Swipe right to kill and left to save a life? SWIPE is a chilling reminder of where we’re headed

"Without talking to someone or knowing their intent, how can you pass a verdict on their life, that too through a phone screen?!" screams a religious scholar in the animated short film


By Hareem Fatima

KARACHI: Religion has been a powerful tool in societies such as Pakistan, and unfortunately has been misused many times by those in power. SWIPE, yet another feather in their cap after Sheher-e-Tabassum, is an animated short film by Puffball Studios, that paints a grim but realistic picture of mob mentality and how it spreads like wildfire, engulfing many.

The film opens with a series of blackouts shifting from one crow munching on dead rotten meat, to another. The blackouts really make the viewer initially wonder what it is all about. They’re distracting, disturbing, and paint the scene with a brush of distress. The blackout can also mean the selective amnesia we have as people and the blind eye we turn to things that are the ugliest around us. On the other hand, the ravens ravaging through the rotten meat suggests how all that we consume has become rotten, making us rotten as consumers as well.

The premise of the film is that an app called iFatwa has just hit the market, people have downloaded it left, right and center, and are now busy swiping their days away. Users get to swipe left for clemency and swipe right to kill. The more right swipes a person has the more ‘Wajib-ul-Qatal’ he or she gets. The reasons behind a person getting featured on the app could be as minuscule as wearing an ‘incorrectly draped dupatta’.

While there is a debate among ministers and religious figures about whether the app should be allowed or not, in the world of this film, people are swiping scores of people to their deaths. “Without talking to someone or knowing their intent, how can you pass a verdict on their life, that too through a phone screen?!” screams a religious scholar on TV, and perhaps that can be said to all of us using any app in real life nowadays.

In a few places, the shots feel increasingly long and slow. This is possibly deliberate to make the viewer fully associated with the unsettling life people in the town are living. Some shots also seem claustrophobic, perhaps signaling how suffocating society has become. The colors used are earthy, but not warm. The town is filled with smog and dirt, mirroring the insides of its inhabitants.

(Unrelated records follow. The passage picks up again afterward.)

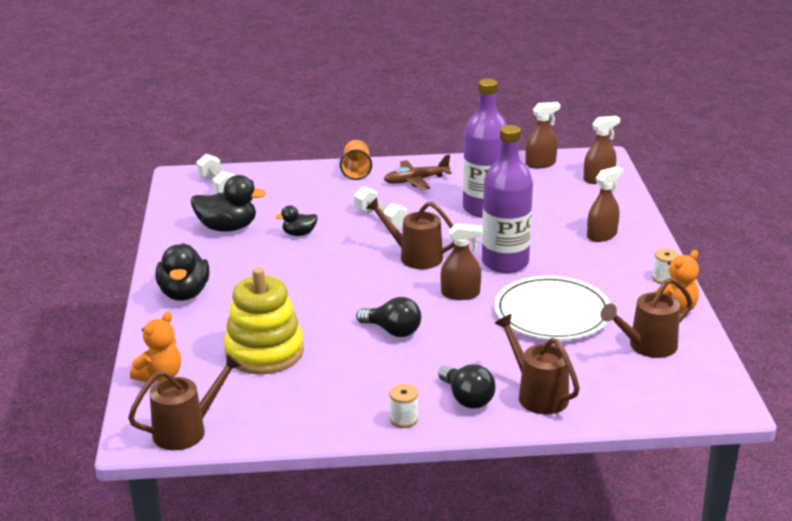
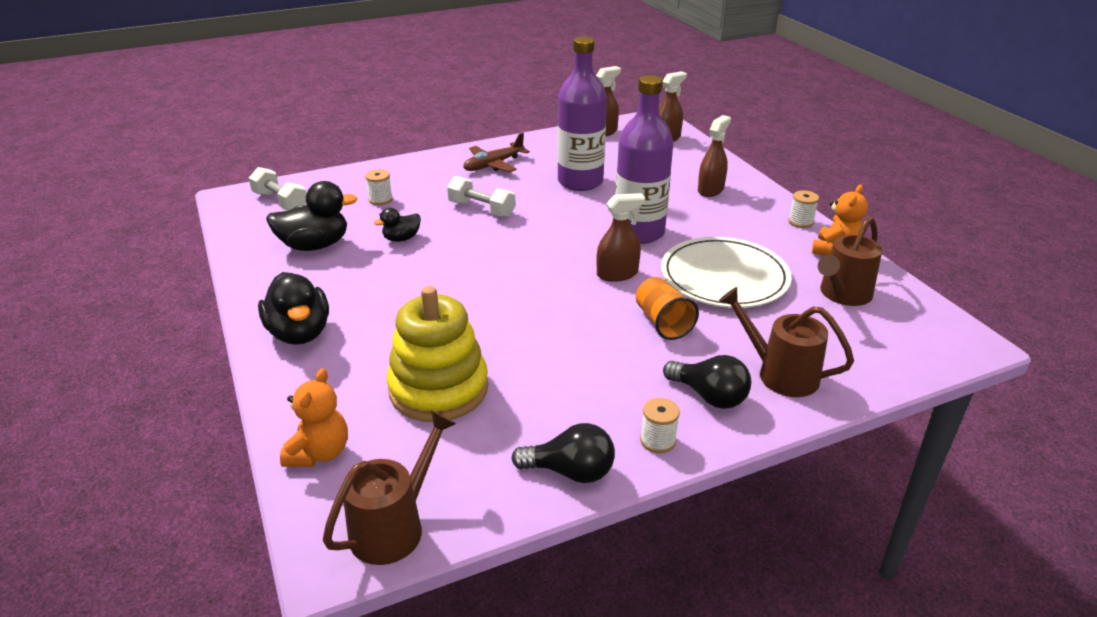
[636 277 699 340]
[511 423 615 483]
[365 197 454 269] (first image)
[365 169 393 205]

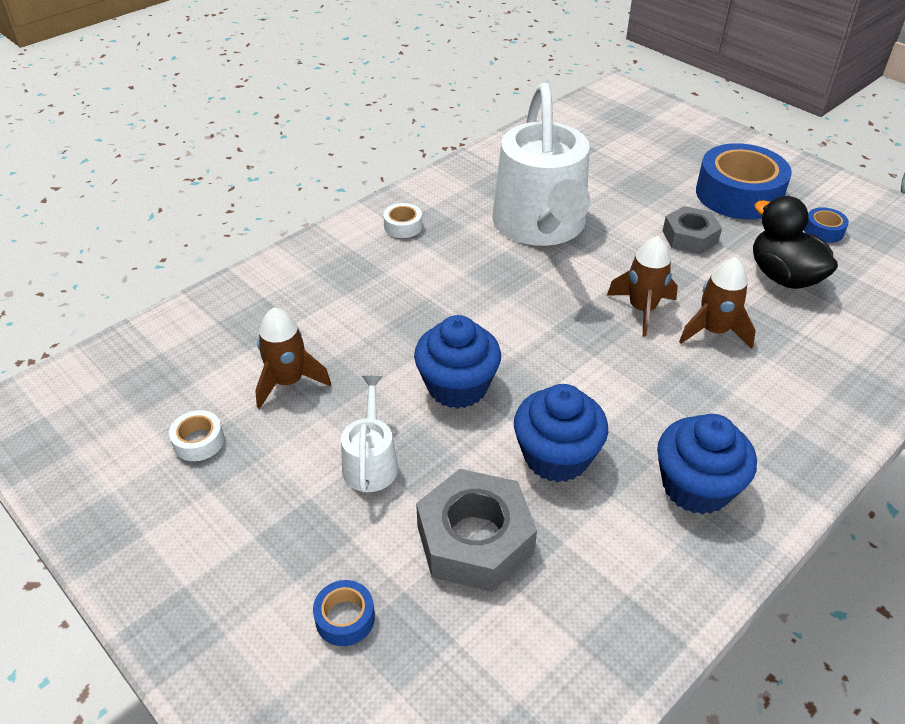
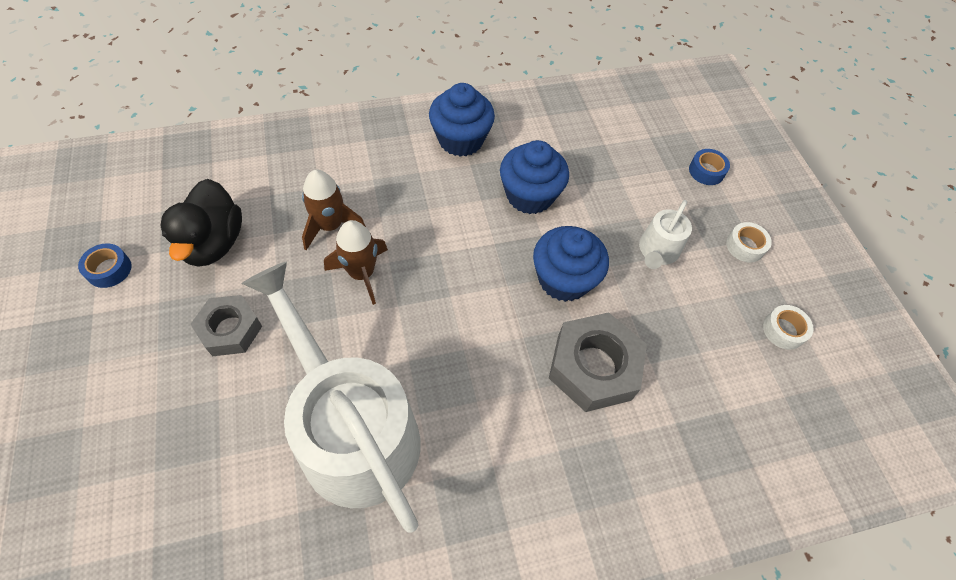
[255 307 331 409] (first image)
[726 222 772 262]
[549 312 647 412]
[242 261 421 533]
[696 143 792 220] (first image)

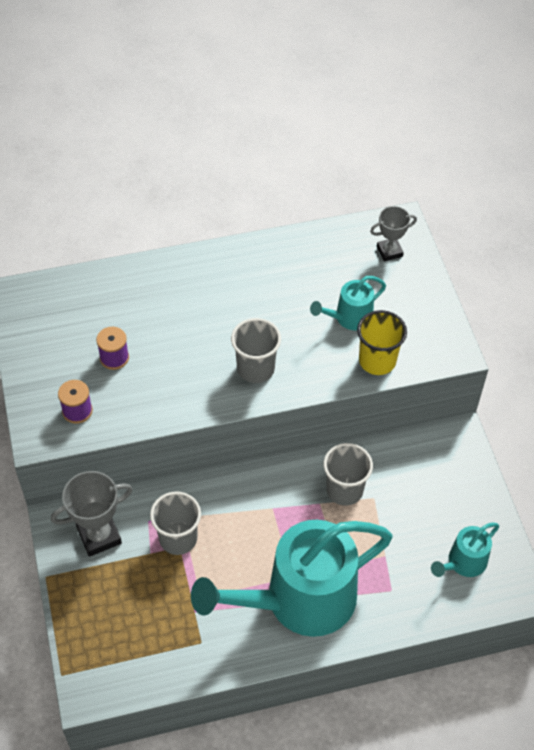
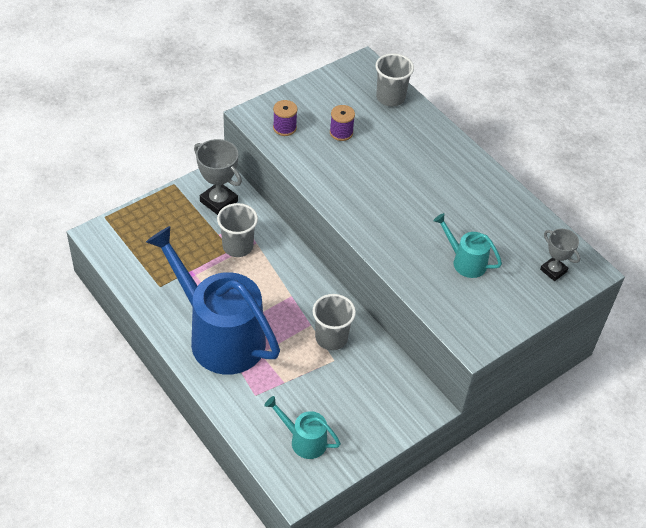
[146 226 280 375]
[376 53 414 106]
[357 310 407 375] (first image)

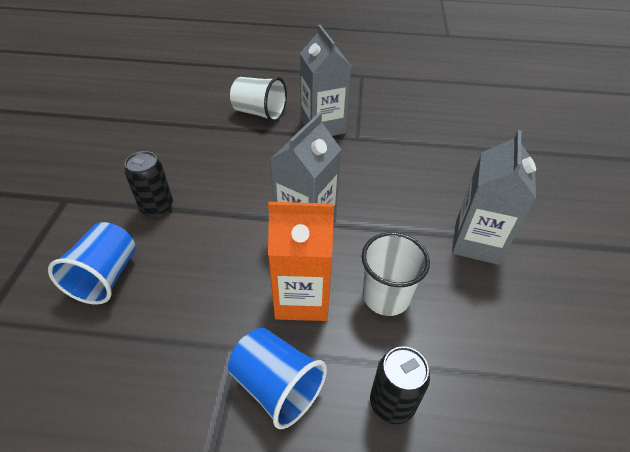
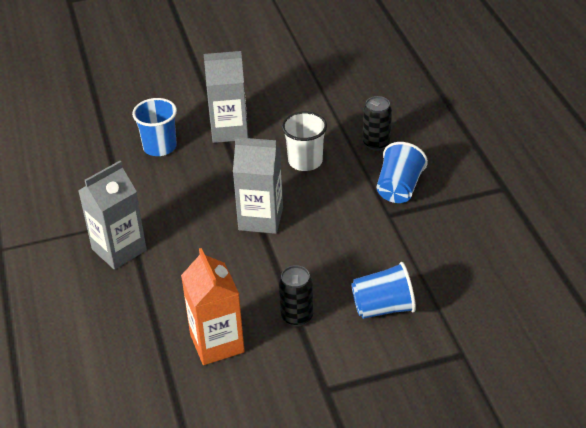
[230 77 287 122] (first image)
[181 248 245 365]
[132 98 177 156]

All the people that appear in the story are from middle or lower economic classes, suggesting how iFatwa is only a tool against a common person, by a common person. The rich and powerful are nowhere to be seen, except debating on whether the app should be used or not. The protagonist’s own father is struggling as a tenant at the hands of a landlord who has asked him to evacuate the house.

His father is soon featured on the app, and in his spree of swiping right, our protagonist even swipes right on his own father. Such appears the blinded urge to win the label of ‘Ghazi’ in this film.

The desensitization towards human life, the refusal to associate identity to any person who we feel has sinned, the black and white outlook of sin itself, and how we tend to legalize things for ourselves that are actually forbidden when we believe we are correcting others – these are all the questions explored in the film.

The aforementioned visual is a strong commentary on how a patriarchal society that has an issue with “paan khaati dulhan”, “khushbudaar aurat” and “manhus aurat march poster” still uses a woman’s body to instill a man’s power over others.

While the film amplifies the toxicity of the oblivion that surrounds us, not even for a second does the situation feel unfamiliar. It echoes the fears many have regarding the herd mentality that swallows everyone within its reach. The reflection of barbarism thoroughly inculcated in society is distressing but honest. Several cases of mob lynching in the country come to mind after watching this 15-minute long animated short film.

SWIPE is a chilling reminder of where we’re heading. It is uncomfortable to watch at some point, but that only makes it imperative that we do.